● **Required actions**:
1. Please rewrite the gesture-detection extract's paragraph beginning "For the purpose of exemplary description" as a short bulleted list that keeps its main facts.
2. List every part of the human body that the gesture-detection extract mentions.
3. Carry on the gesture-detection extract from its final sentence.

● **Extract**:
For the purpose of exemplary description, let us assume that the
target gesture involves the raising of an arm above the head and
waving: In such a case, the vertical detection arc must comprise
the elevation section ranging from the mid-torso up until about a
foot above the top of the head of an average-sized adult human
standing up on the ground at the same level of the vehicle. It must
also consider that the distance between the vehicle and the
gesturing subject can be in a range from 1 to 30 meters. Therefore
the vertical detection arc of the lens is defined considering the
geometric consequences of composing different gesturing subject
statures and ranges--the lower limit being a short individual
gesturing 30 meters away from the lens and the higher limit being a
tall individual gesturing 1 meter away from the lens. This is best
illustrated on FIG. 5.
[0051] In an alternative embodiment of the present invention, the
height of the image band covered by the lens' vertical detection
arc can be minimized via software, so that the image actually
forwarded for further processing is actually a narrower portion of
the image actually acquired by the lens. This cropping out of the
image contributes to minimizing the workload on the video buffer
and the processing engine that are detailed further below.

● **Information shown**:
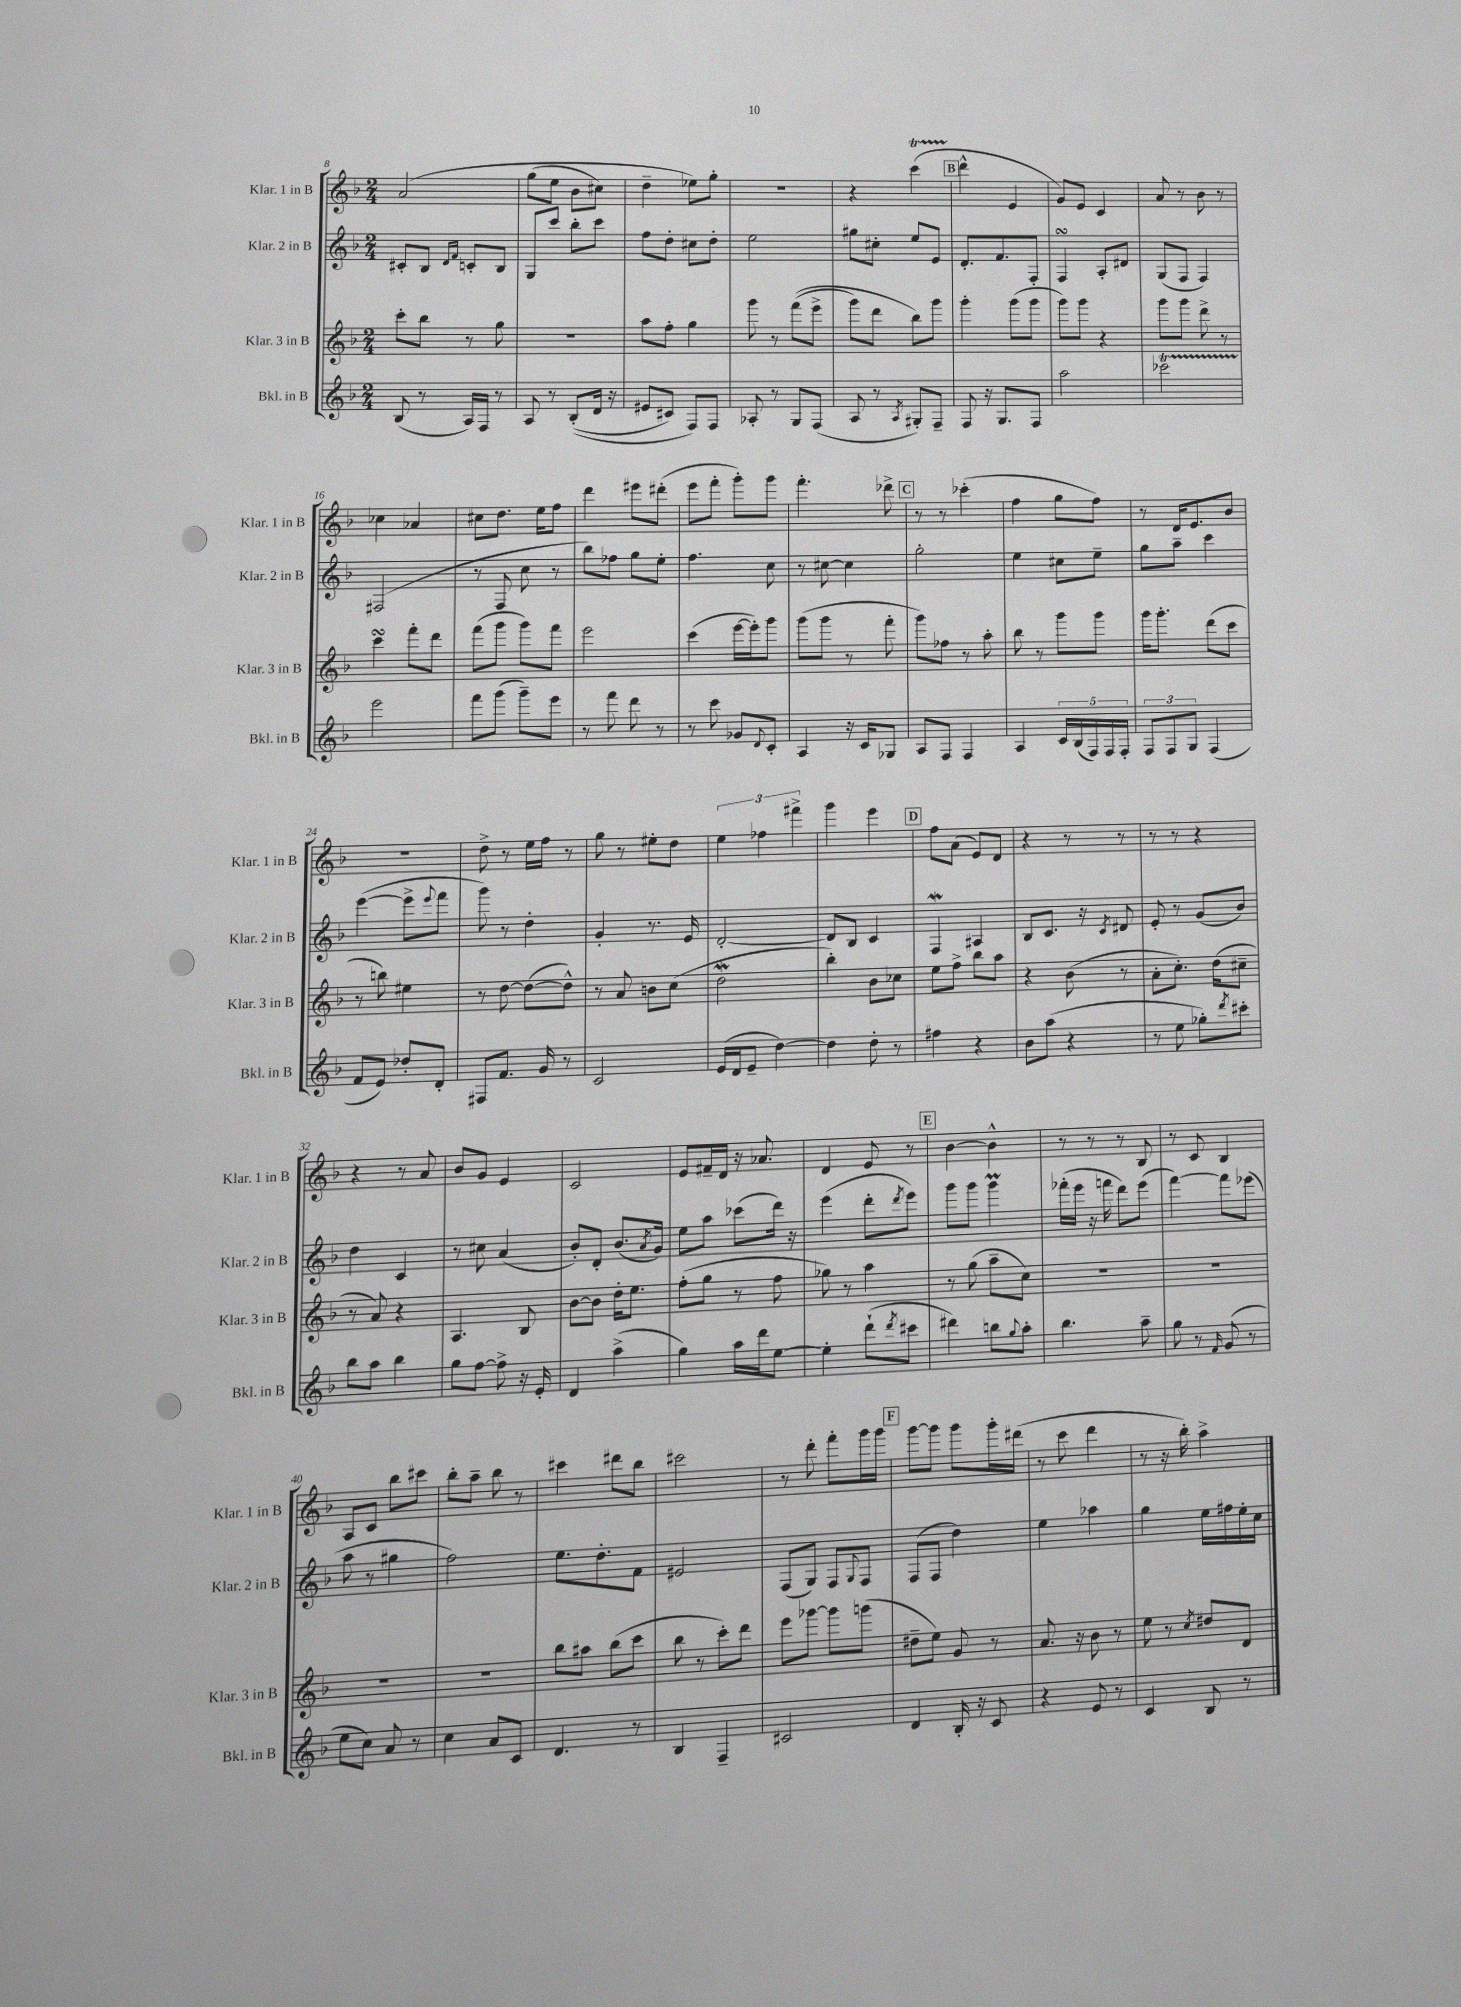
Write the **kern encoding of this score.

**kern	**kern	**kern	**kern
*part4	*part3	*part2	*part1
*staff4	*staff3	*staff2	*staff1
*I"Bkl. in B	*I"Klar. 3 in B	*I"Klar. 2 in B	*I"Klar. 1 in B
*I'Bkl. in B	*I'Klar. 3 in B	*I'Klar. 2 in B	*I'Klar. 1 in B
*clefG2	*clefG2	*clefG2	*clefG2
*k[b-]	*k[b-]	*k[b-]	*k[b-]
*M2/4	*M2/4	*M2/4	*M2/4
=8	=8	=8	=8
(8B-/	8ccc'\L	8c#X'/L	(2a/
8r	8bb-\J	8B-/J	.
.	.	16qqd/LL	.
.	.	16qqf/JJ	.
16A/LL)	8r	8cn'/L	.
16F/JJ	.	.	.
8r	8gg\	8B-/J	.
=9	=9	=9	=9
8A/	2r	8G/L	(8gg\L
8r	.	8ccc/J	8ee\J
((8B-'/L	.	8bb-'\L	8b-\L
16d/Jk	.	8ccc\J	8cc#X\J)
16r	.	.	.
=10	=10	=10	=10
8e#X/L	8aa\L	8ff\L	4dd~\
8c#X/J)	8ff'\J	8dd'\J	.
8F/L)	4gg\	8cc#X\L	8ee-X\L)
8F/J	.	8dd'\J	8gg'\J
=11	=11	=11	=11
8A-X'/	8ggg\	2ee\	2r
8r	8r	.	.
8G/L	((8fff\L	.	.
(8F/J	8eee^\J	.	.
=12	=12	=12	=12
8A/	8ggg\L)	8gg#X\L	4r
8r	8ddd\J	8cc#X'\J	.
8qA/	.	.	.
8G#X'/L)	8bb-\L)	8ee/L	(4cccT\
8F~/J	8ggg\J	8e/J	.
!!LO:REH:place=s1:t=B
=13	=13	=13	=13
8F/	4ggg'\	8.d'/L	4ddd^^\
16r	.	.	.
8.G/L	.	8.f/	.
.	(8ggg\L	.	4e/
8F/J	8ggg\J	8F'/J	.
=14	=14	=14	=14
2aa\	8ggg\L)	4FsSSs/	8g/L)
.	8ggg\J	.	8e/J
.	4r	8A'/L	4c/
.	.	8d#X/J	.
=15	=15	=15	=15
2ccc-XT\	8ggg\L	(8G/L	8a/
.	8ggg\J	8F/J	8r
.	8ddd^\	4F/)	8b-\
.	8r	.	8r
!!LO:LB:g=z
=16	=16	=16	=16
2eee\	4cccsSSS\	(2F#X/	4cc-X\
.	8fff'\L	.	4a-X/
.	8ddd\J	.	.
=17	=17	=17	=17
8fff\L	(8fff\L	8r	8cc#X\L
(8ggg\J	8ggg\J	8F/	8.dd\J
8ggg~\L)	8ggg\L)	8cc\	.
.	.	.	16ee\KL
8eee\J	8fff\J	8r	8ff\J
=18	=18	=18	=18
8r	2eee\	8bb-\L)	4ddd\
8fff\	.	8ff-X\J	.
8ddd\	.	8gg\L	8eee#X\L
8r	.	8ee'\J	(8ddd#X'\J
=19	=19	=19	=19
8r	(4ccc\	4.ff\	8eee\L
8ccc\	.	.	8fff'\J
8g-X/L	[16eee\LL	.	8ggg'\L)
.	16eee'\J])	.	.
8qqd/	.	.	.
8c'/J	8ggg\J	8cc\	8ggg\J
=20	=20	=20	=20
4A/	(8ggg\L	8r	4.fff'\
.	8ggg\J	[8cc#X\	.
16r	8r	4cc#\]	.
16c/KL	.	.	.
8G-X/J	8fff'\	.	8ddd-X^\
!!LO:REH:place=s1:t=C
=21	=21	=21	=21
8A/L	8ggg\L)	2gg'\	8r
8F/J	8ff-X\J	.	8r
4F/	8r	.	(4ccc-X'\
.	8aa'\	.	.
=22	=22	=22	=22
4A/	8bb-\	4ee\	4ff\
.	8r	.	.
20c/LL	8ggg\L	8cc#X\L	8gg\L
(20B-/	.	.	.
20F/)	.	.	.
.	8ggg\J	8ee~\J	8ff\J)
20F/	.	.	.
20F'/JJ	.	.	.
=23	=23	=23	=23
12F/L	16ggg\KL	8gg\L	8r
.	8.ggg'\J	.	.
12F/	.	.	.
.	.	8aa~\J	16d/KL
12G/J	.	.	.
.	.	.	8.e/
(4F/	(8ddd\L	4ccc\	.
.	8ccc\J	.	8b-/J
!!LO:LB:g=z
=24	=24	=24	=24
8f/L	8r	([4eee\	2r
8e/J)	8bbn\)	.	.
8dd-X'/L	4ee#X\	8eee^\L]	.
.	.	8qqeee/	.
8d'/J	.	8fff\J	.
=25	=25	=25	=25
8F#X/L	8r	8ggg\)	8dd^\
8.f/J	[8dd\	8r	8r
.	(8dd\L_	4dd'\	16ee\LL
16g/	.	.	16ff\JJ
8r	8dd^^\J])	.	8r
=26	=26	=26	=26
2c/	8r	4g'/	8gg\
.	8a/	.	8r
.	8bn\L	8.r	8ee#X'\L
.	(8cc\J	.	8dd\J
.	.	16e/	.
=27	=27	=27	=27
(16e/LL	2ddW\	[2d'/	6ee\
16d/J	.	.	.
8e~/J	.	.	.
.	.	.	6ff-X\
[4dd\)	.	.	.
.	.	.	6fff#X^\
=28	=28	=28	=28
4dd\]	4bb-'\)	8d/L]	4ggg\
.	.	8B-/J	.
8dd'\	8b-\L	4c/	4eee\
8r	8cc-X\J	.	.
!!LO:REH:place=s1:t=D
=29	=29	=29	=29
4ff#X\	8ee\L	4Fw/	8ff\L
.	8ff^\J	.	(8a\J
4r	8bb-\L	4A#X/	8e/L)
.	8aa\J	.	8d/J
=30	=30	=30	=30
8b-\L	4r	8B-/L	4r
(8aa\J	.	8.c/J	.
4r	(8b-\	.	8r
.	.	16r	.
.	.	8qc/	.
.	8r	8d#X/	8r
=31	=31	=31	=31
8r	8a'\L	8e'/	8r
8ee\	8.cc'\J)	8r	8r
8gg-X'\L)	.	(8g/L	4r
.	(16dd\KL	.	.
8qddd/	.	.	.
8ccc#X'\J	8cc#X~\J	8b-/J)	.
!!LO:LB:g=z
=32	=32	=32	=32
8bb-\L	8r	4dd\	4r
8aa\J	8a/)	.	.
4bb-\	4r	4c/	8r
.	.	.	8a/
=33	=33	=33	=33
8gg\L	4.A/	8r	8b-/L
[8ff\J	.	8cc#X\	8g/J
8ff^\]	.	(4a/	4e/
16r	8B-/	.	.
16e'/	.	.	.
=34	=34	=34	=34
4d/	[8b-\L	8b-'/L)	2c/
.	8b-\J]	8d'/J	.
(4aa^\	16dd'\KL	(8.b-/L	.
.	8.ee\J	.	.
.	.	8qa/	.
.	.	16g/Jk)	.
=35	=35	=35	=35
4gg\)	(8ff'\L	8ee\L	8e/L
.	8gg\J	8aa\J	16f#X~/L
.	.	.	16d/JJ
16aa\LL	8r	(8ccc-X\L	16r
16ddd\J	.	.	8.a-X/
[8ee\J	8ff\	16ddd\Jk)	.
.	.	16r	.
=36	=36	=36	=36
4ee'\]	8gg-X\)	(4eee\	4d/
.	8r	.	.
(8ddd`\L	4aa\	8ddd'\L	8e/
8qddd/	.	8qddd/	.
8ccc#X\J	.	8eee\J)	8r
!!LO:REH:place=s1:t=E
=37	=37	=37	=37
4ddd#X\)	8r	8ggg\L	[4b-\
.	(8gg\	8ggg\J	.
8bbn\L	8aa~\L	4gggM\	4b-^^\]
8qqgg/	.	.	.
8aa'\J	8cc\J)	.	.
=38	=38	=38	=38
4.bb-\	2r	(16fff-X'\LL	8r
.	.	16eee\JJ	.
.	.	16r	8r
.	.	16fffn\	.
.	.	8ddd\L)	8r
8aa~\	.	(8eee\J	8B-/
=39	=39	=39	=39
8gg\	2r	[4fff\)	8r
8r	.	.	8c/
16qqf/	.	.	.
(8g/	.	8fff\L]	4B-/
8r	.	(8eee-X\J	.
!!LO:LB:g=z
=40	=40	=40	=40
8ee\L	2r	8aa\	8A/L
8cc\J)	.	8r	8c/J
8a/	.	4gg#X\	8bb-\L
8r	.	.	8ccc#X\J
=41	=41	=41	=41
4cc\	2r	2ff\)	8bb-'\L
.	.	.	8aa~\J
8a/L	.	.	8bb-\
8c/J	.	.	8r
=42	=42	=42	=42
4.d/	8bb-\L	8.ee\L	4ccc#X\
.	8aa#X\J	.	.
.	.	8.dd'\	.
.	(8bb-\L	.	8ddd#X\L
8r	8ccc\J	8f\J	8bb-\J
=43	=43	=43	=43
4B-/	8bb-\	2e#X/	2ccc#X\
.	8r	.	.
4F~/	8ccc'\L)	.	.
.	8ddd\J	.	.
=44	=44	=44	=44
2c#X/	8eee\L	(8F/L	8r
.	[8ggg-X\J	8G/J)	8ddd'\
.	8ggg-\L]	8F/L	8fff'\L
.	.	8qqG/	.
.	(8gggn\J	8F/J	16ggg\L
.	.	.	16ggg\JJ
!!LO:REH:place=s1:t=F
=45	=45	=45	=45
4d/	8dd#X~\L	(8F/L	[8ggg\L
.	8ee\J)	8F/J	8ggg\J]
16B-'/	8g/	4dd\)	8ggg\L
16r	.	.	.
8c/	8r	.	16ggg'\L
.	.	.	(16ddd#X\JJ
=46	=46	=46	=46
4r	8.a/	4ee\	8r
.	.	.	8ccc\
.	16r	.	.
8e/	8b-\	4aa-X\	4ddd\
8r	8r	.	.
=47	=47	=47	=47
4c/	8ee\	4gg\	8r
.	8r	.	16r
.	.	.	16bb-'\)
.	8qcc/	.	.
8B-/	8dd#X/L	16ee\LL	4aa^\
.	.	16ff#X\	.
8r	8d/J	16ee'\	.
.	.	16cc\JJ	.
==	==	==	==
*-	*-	*-	*-
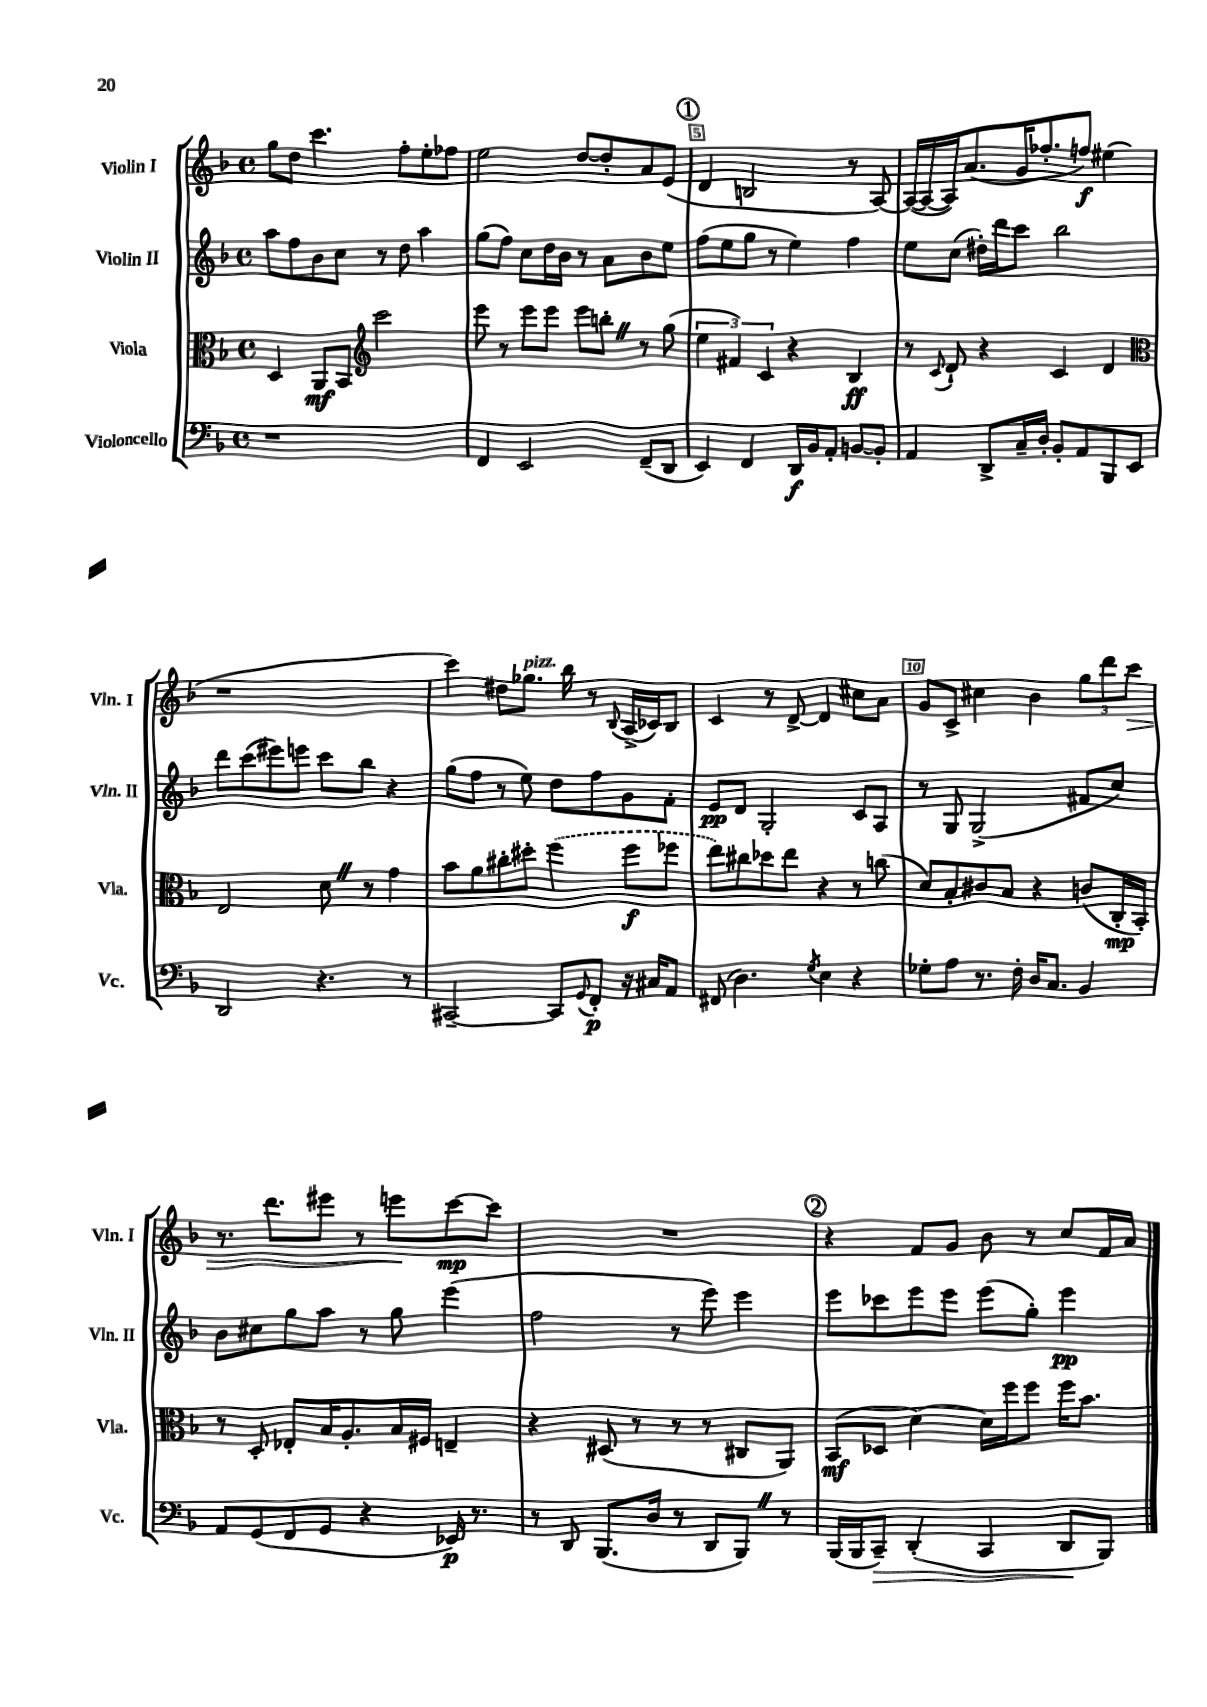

● **The replies**:
1.
- Example gesture: raising an arm above the head and waving.
- The lens's vertical detection arc must cover from mid-torso to about a foot above the head of an average-sized adult standing on the ground at the vehicle's level.
- The gesturing subject may be 1 to 30 meters from the vehicle.
- The arc is defined by combining different statures and ranges. The lower limit is a short individual 30 meters from the lens, and the upper limit is a tall individual 1 meter from the lens, as shown in FIG. 5.

2.
- Arm
- Head
- Torso (mid-torso)

3.
[0052] This flattened-out impression of the surrounding image
source field registered in the CCD chip memory of the image
processing unit is continually recorded and stored for analysis in
a video buffer file, along with a time reference label. A
recording/erasing algorithm incorporated in the image sensing unit
erases the older portion of this video buffer file with a specific
delay regarding the recording. Thus a discrete length of recorded
video--for instance the last 5 seconds--is made continually
available for analysis, whereas any portion older than 5 seconds is
continually erased. This arrangement eliminates the need for large
capacity of data storage in the image sensing unit, while still
providing a continually updated sample that is long enough for the
purposes of the invention. Alternatively a standard FiFo (first in,
first out) buffer arrangement could be used.
[0053] In order to identify the target gesture in the environment
surrounding the vehicle and indicate its bearing to the driver, the
device must first recognize the target gesture in the video buffer
file. The recognition of the gesture can be performed by several
different manners, including gesture recognition algorithms,
sample-based recognition routines, etc. The recognition is
facilitated by the fact that the orientation of the subject is
known on every sector of the flattened out, bi-dimensional image
registered in the video buffer file.
[0054] Once the target gesture is detected in the video buffer
file, the video processing engine is able to establish the general
direction of the gesturing subject based on the subject's known
geometric position in the bi-dimensional circular range of the
image processor chip memory. For example, a subject that appears on
the bi-dimensional image of the video buffer file at 60.degree. NW
has its bearing relayed to the visual bearing indicator inside the
car as 60.degree. NW.
[0055] In an alternative embodiment of the invention the fish-eye
type lens can be replaced by a plurality of multiple conventional
lenses covering discrete lateral fields, with each lens covering a
discrete, static field of view. The fields of view of neighboring
lenses slightly overlap each other.
[0056] In a further alternative embodiment of the invention, a
specialized algorithm run by the image processing unit compensates
for the anticipated reduction of the gesturing subject image due to
the relative movement between the vehicle and the subject.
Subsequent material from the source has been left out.